▶ [The task]:
Give back the entries that follow exactly as written. Any picture gets left out.

Stored entries:

┌──

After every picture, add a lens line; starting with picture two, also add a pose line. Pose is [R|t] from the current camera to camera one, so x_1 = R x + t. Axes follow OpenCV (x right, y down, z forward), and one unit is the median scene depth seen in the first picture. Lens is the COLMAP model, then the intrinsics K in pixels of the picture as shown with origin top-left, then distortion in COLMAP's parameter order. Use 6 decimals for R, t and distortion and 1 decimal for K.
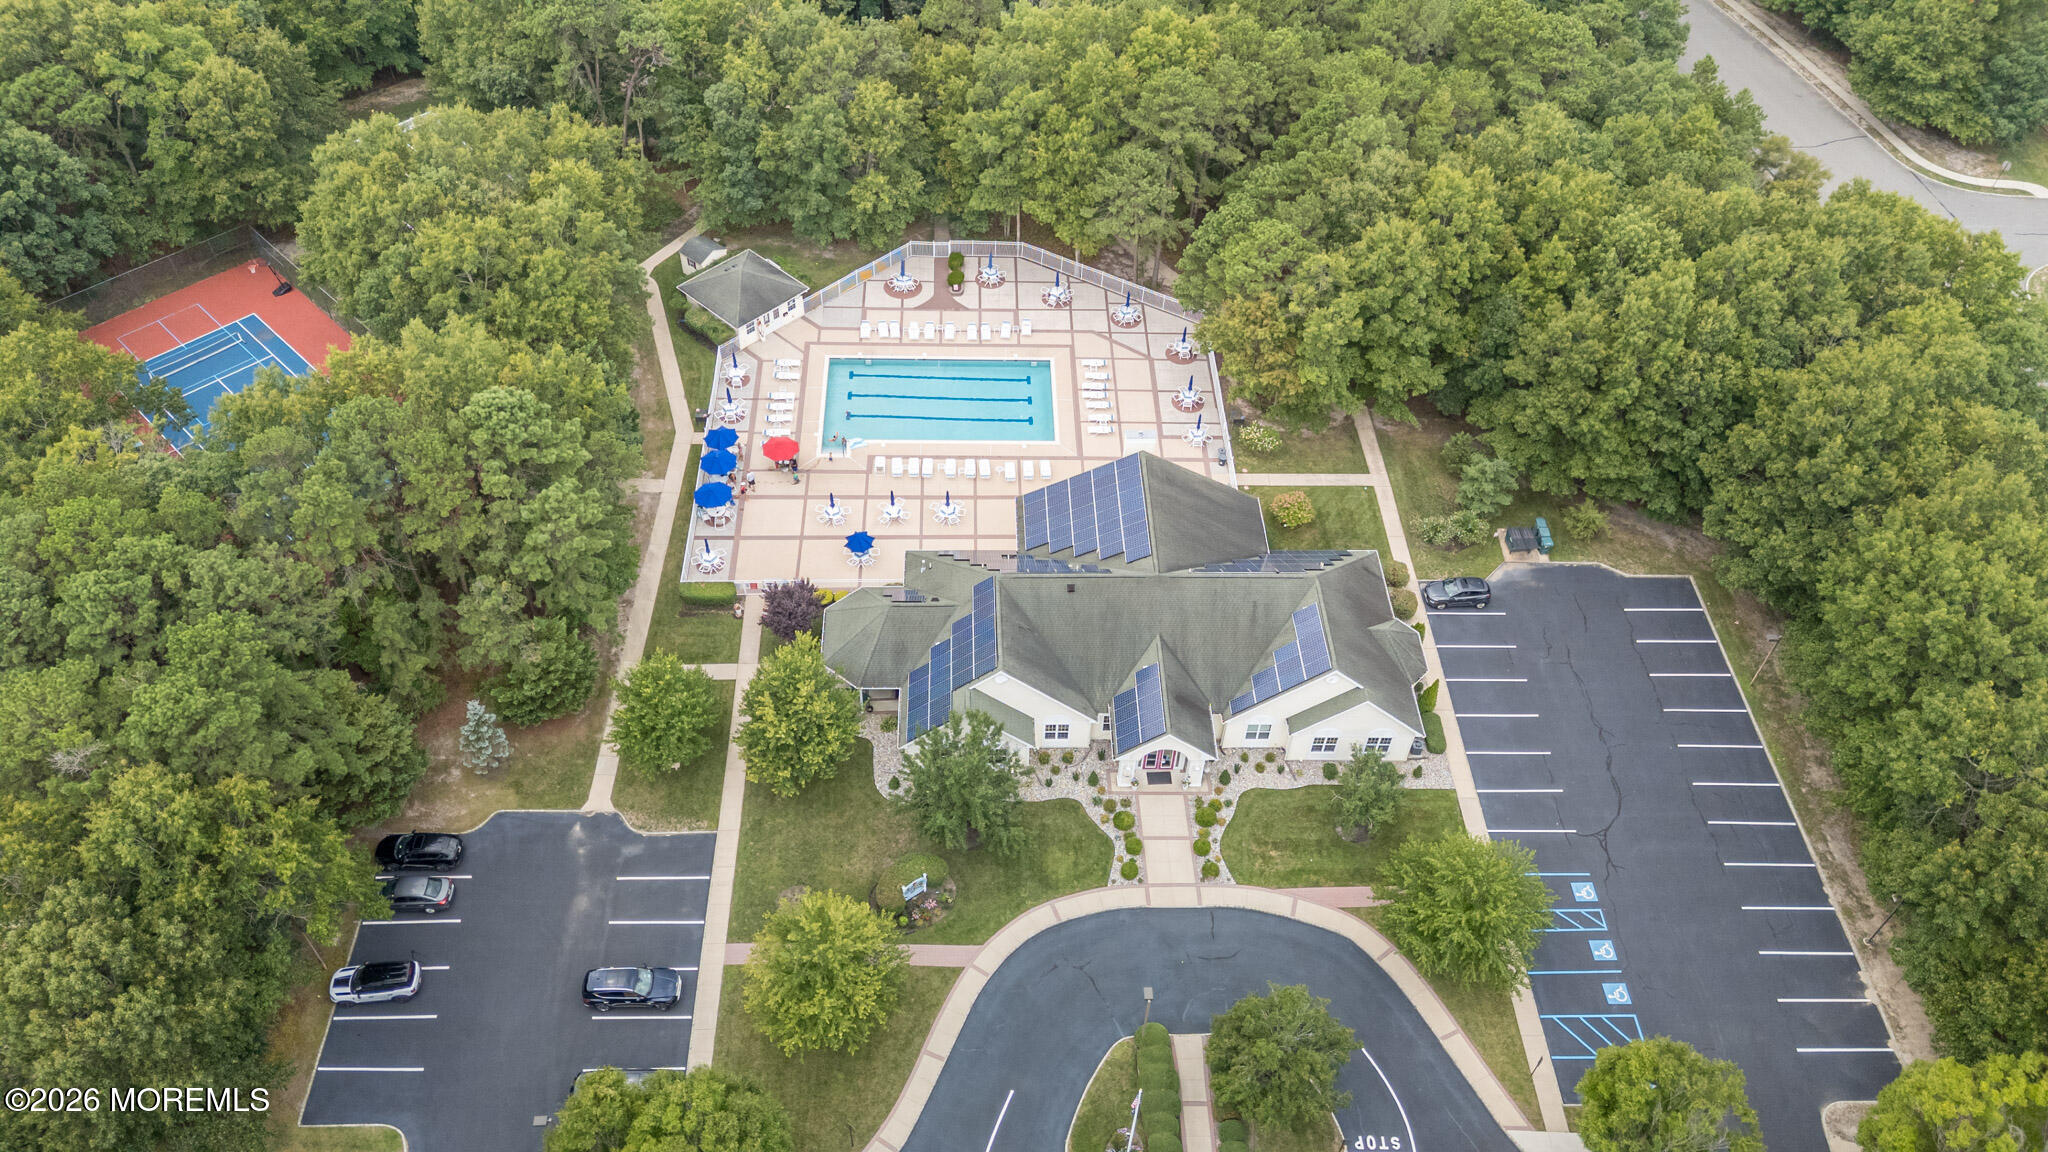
lens RADIAL K [[1461.0, 0, 1024.0], [0, 1461.0, 576.0], [0, 0, 1]] dist [0.065061, -0.060014]
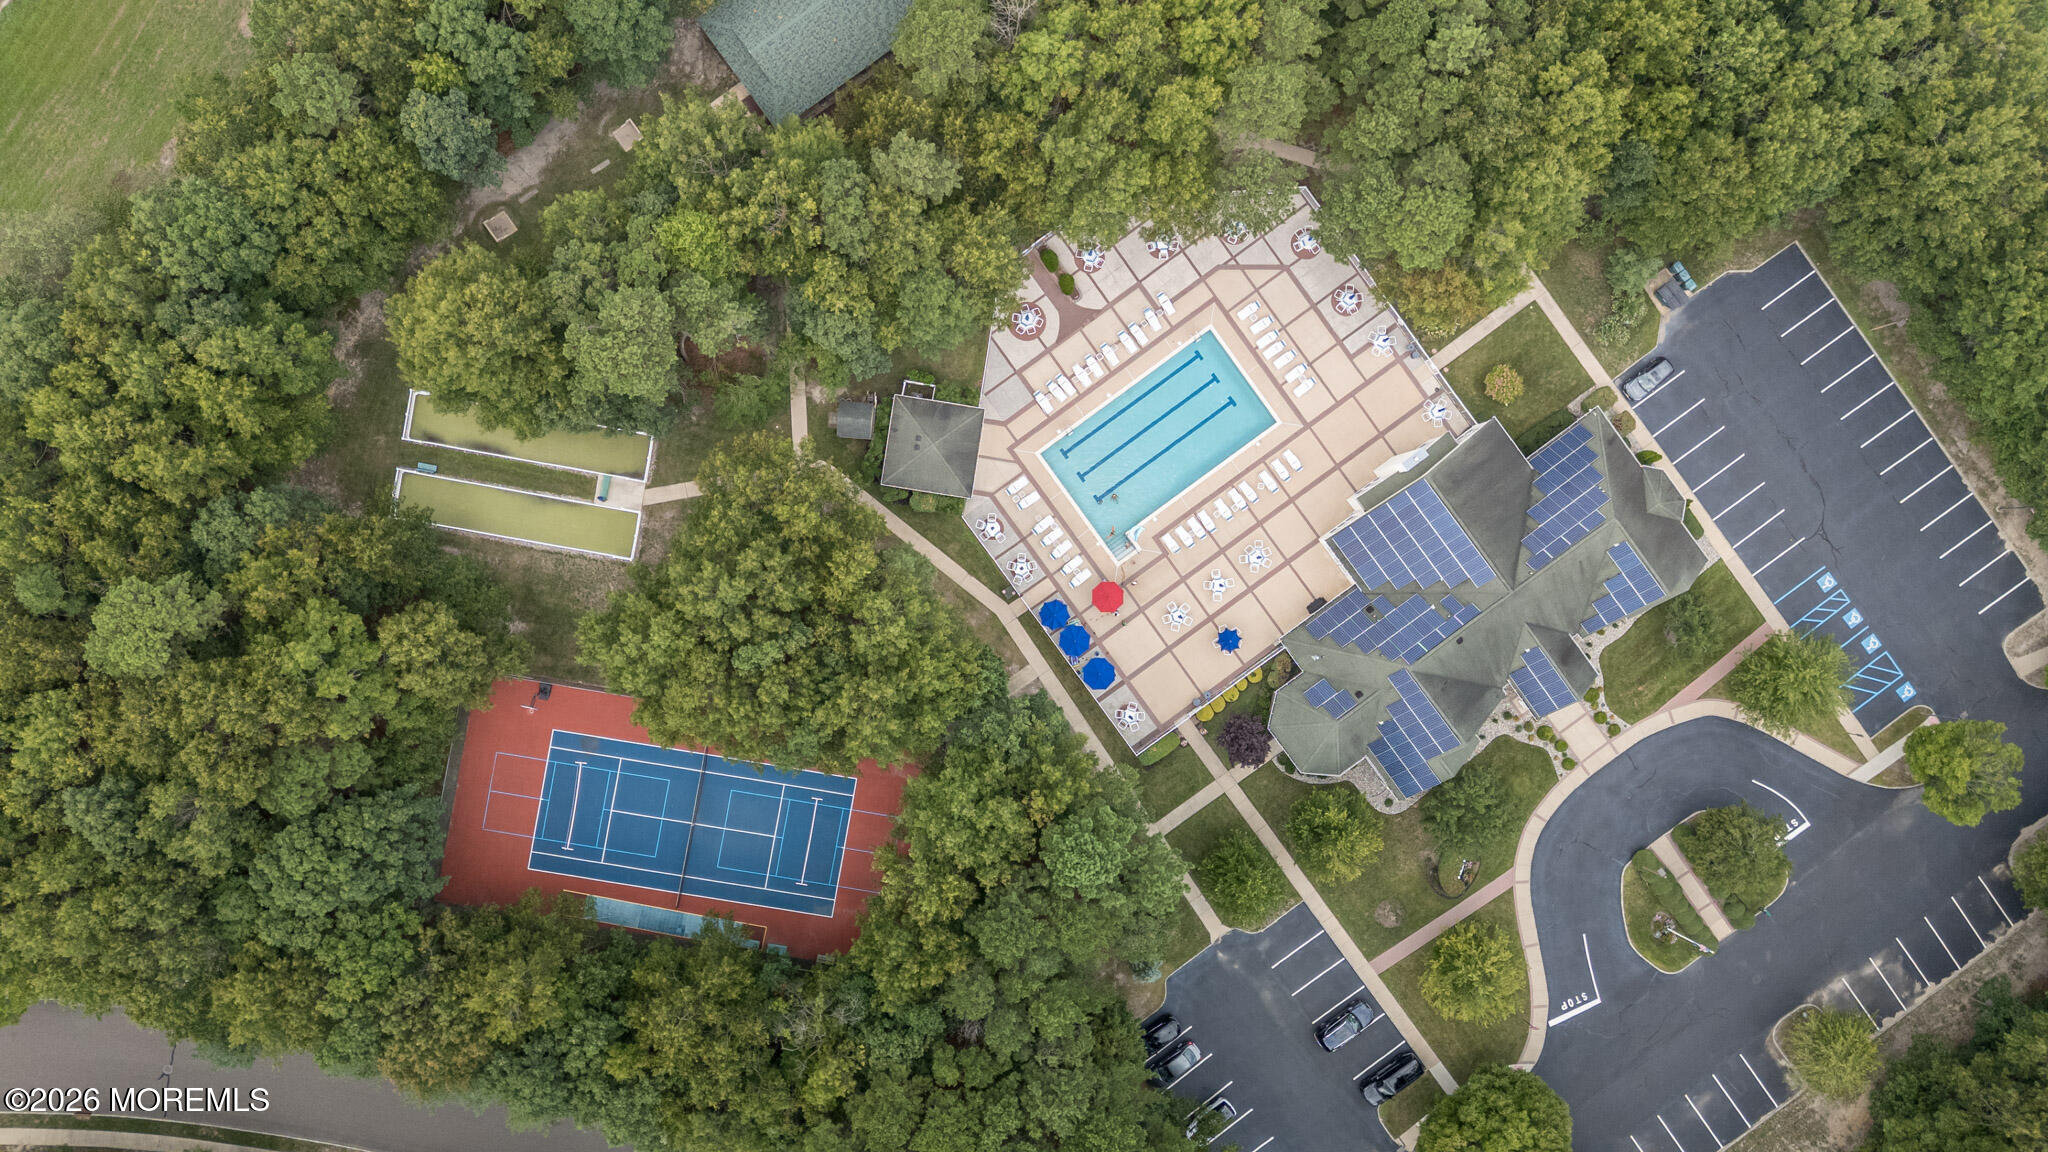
lens RADIAL K [[1461.0, 0, 1024.0], [0, 1461.0, 576.0], [0, 0, 1]] dist [0.065061, -0.060014]
pose [[0.823860, -0.566794, -0.000284, -0.253196], [0.414891, 0.602722, 0.681609, -1.076122], [-0.386161, -0.561668, 0.731716, 0.253134]]
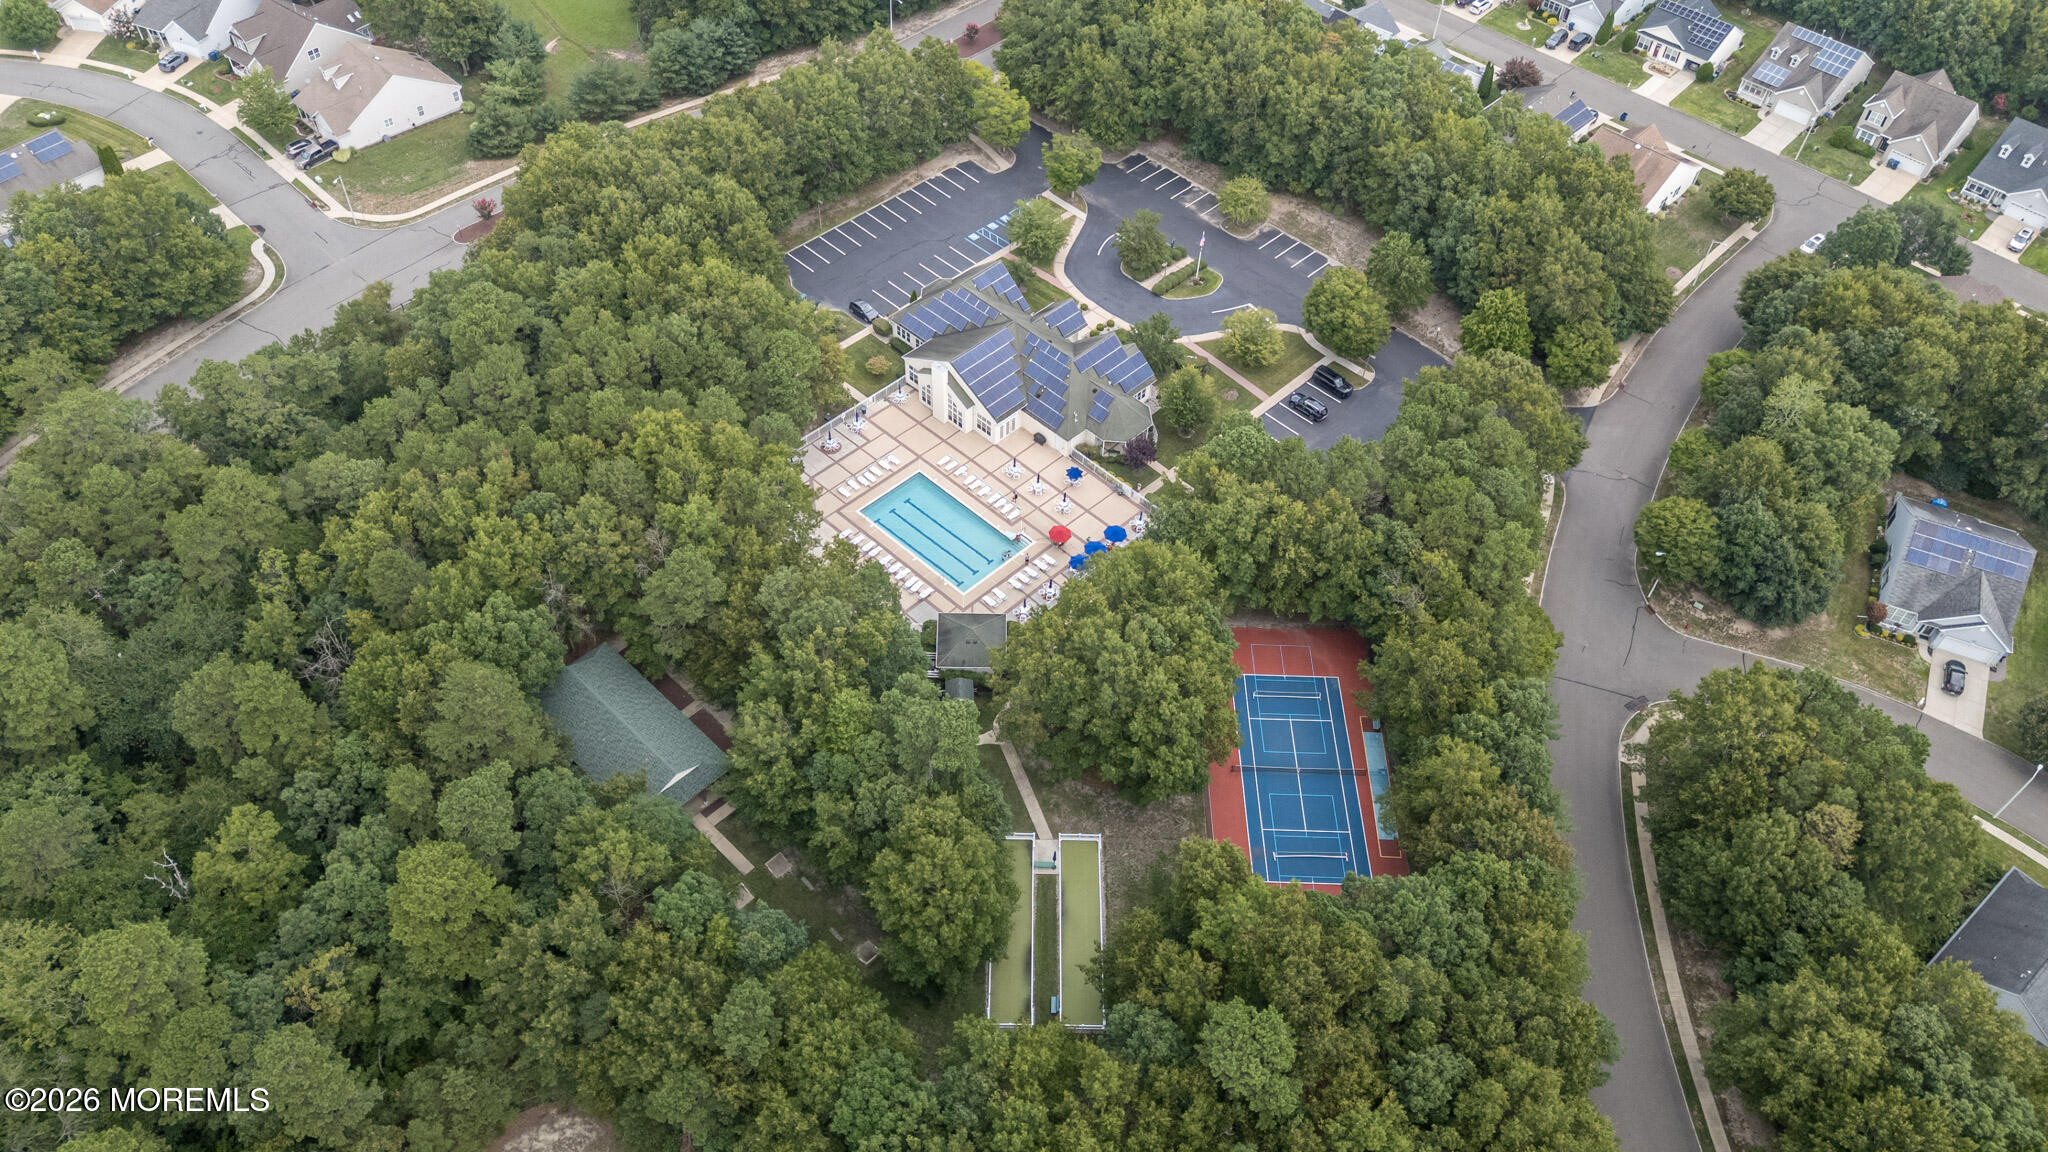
lens RADIAL K [[1461.0, 0, 1024.0], [0, 1461.0, 576.0], [0, 0, 1]] dist [0.065061, -0.060014]
pose [[-0.691567, -0.578820, 0.432090, -1.011183], [0.501144, 0.046308, 0.864124, -1.754968], [-0.520182, 0.814139, 0.258048, 0.784447]]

└──

▶ [Written solution]:
After every picture, add a lens line; starting with picture two, also add a pose line. Pose is [R|t] from the current camera to camera one, so x_1 = R x + t. Axes follow OpenCV (x right, y down, z forward), and one unit is the median scene depth seen in the first picture. Lens is the COLMAP model, then the intrinsics K in pixels of the picture as shown with origin top-left, then distortion in COLMAP's parameter order. Use 6 decimals for R, t and distortion and 1 decimal for K.
lens RADIAL K [[1461.0, 0, 1024.0], [0, 1461.0, 576.0], [0, 0, 1]] dist [0.065061, -0.060014]
lens RADIAL K [[1461.0, 0, 1024.0], [0, 1461.0, 576.0], [0, 0, 1]] dist [0.065061, -0.060014]
pose [[0.823860, -0.566794, -0.000284, -0.253196], [0.414891, 0.602722, 0.681609, -1.076122], [-0.386161, -0.561668, 0.731716, 0.253134]]
lens RADIAL K [[1461.0, 0, 1024.0], [0, 1461.0, 576.0], [0, 0, 1]] dist [0.065061, -0.060014]
pose [[-0.691567, -0.578820, 0.432090, -1.011183], [0.501144, 0.046308, 0.864124, -1.754968], [-0.520182, 0.814139, 0.258048, 0.784447]]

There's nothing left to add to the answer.